A short while back my fiancée and I moved in together. We were broke and needed a bed because prior to moving we had single beds and now we were sharing an air mattress on the floor. I had never built furniture before but after a visit to a local furniture store and seeing how expensive beds were I figured I would try to build a simple one. We picked up an inexpensive mattress and box spring at Big Lots for $200. I wanted to build the bed out of some kind of hardwood but the boards were more than I could afford at the time so I settled for aspen. At the time I made this I was not into woodworking and it was built out of necessity so try not to laugh.

I started out with a frame made from 2x4's that would not be seen and used 4x4 for the legs. I tapered the legs into octagons at the bottom so it wouldn't look total *******.















I counter bored for the carriage bolt so I could glue the aspen boards directly to the sides of the 2x4's.








I glued up 1x2 boards to 1x6 boards. I figured this would be a good place to rest my foot to tie my shoes. I put a 1/4 round on the 1x2's before I glued them. After gluing the 1x2s to the 1x6s I used a flush trim bit to smooth the back side. I used a simple miter cut on the corners because at the time, I simply didn't know how to do any joining more advanced than that nor did I have the equipment to do so. I glued the sides directly to the 2x4's.








I put a couple brackets in the corners in hope that it would help strengthen them.


----------



## JohnnyG73 (Sep 10, 2013)

Very careful measuring and gluing ended up looking ok at the corners with a minimal of sanding to do.















I sanded everything and experimented with 7 different minwax finishes on the cut off scraps before settling on fruitwood 241. I gave everything that was going to be visible two coats and a light sanding. I finished it up with three coats of clear semi-gloss polyurethane.















I did originally make a fifth leg for the middle but it seems ok without it because of the box spring support. I needed to re-tighten the nuts on the carriage bolts after a couple months due to settling I figure.

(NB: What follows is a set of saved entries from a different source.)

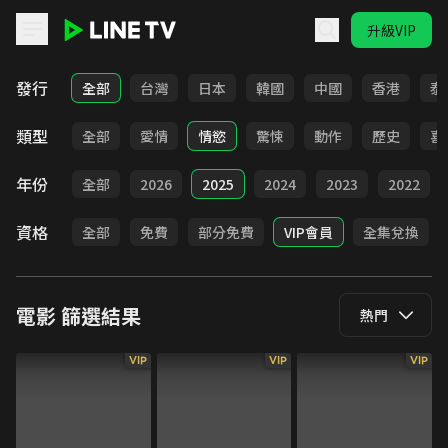
升級VIP
LINE TV - 電影
發行
全部
台灣
日本
韓國
中國
香港
泰
類型
全部
愛情
情慾
驚悚
動作
歷史
喜
年份
全部
2026
2025
2024
2023
2022
資格
全部
免費
部分免費
VIP會員
全集兌換
電影
篩選結果
熱門
VIP
VIP
VIP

If I were to go back and do things differently I would round over the corners. I like having the small ledge to rest my foot on while sitting on the bed but it's a real leg cutter at the corners with that 1x2 sticking out. I would also research more about making actual furniture and build it without the 2x4 sub frame. I hope to learn more about doing joinery. I would also not build it in my living room. Like I said in the previous post, we were broke and needed a bed fast. I am also hoping to learn more about finishing.

In the near future I would like to build a head board with night stands. I told my fiancée that this is practice and eventually it will go in the guest bedroom and I can build a nice bed when my skills are up to par.:smile:


----------



## Travico (Dec 25, 2012)

There is nothing wrong with that bed. Now you have he rest of your life to woodwork and make more beds!


----------



## 27207 (Jan 25, 2012)

That turned out great! Especially considering what you had. I'm still using the metal bed frame, not even a headboard. I guess I better get on it. The wife has been hounding me about it for a few years.

If jigs and tools were chairs and stools, we'd always have a place to sit.
~Stumpy Nubs


----------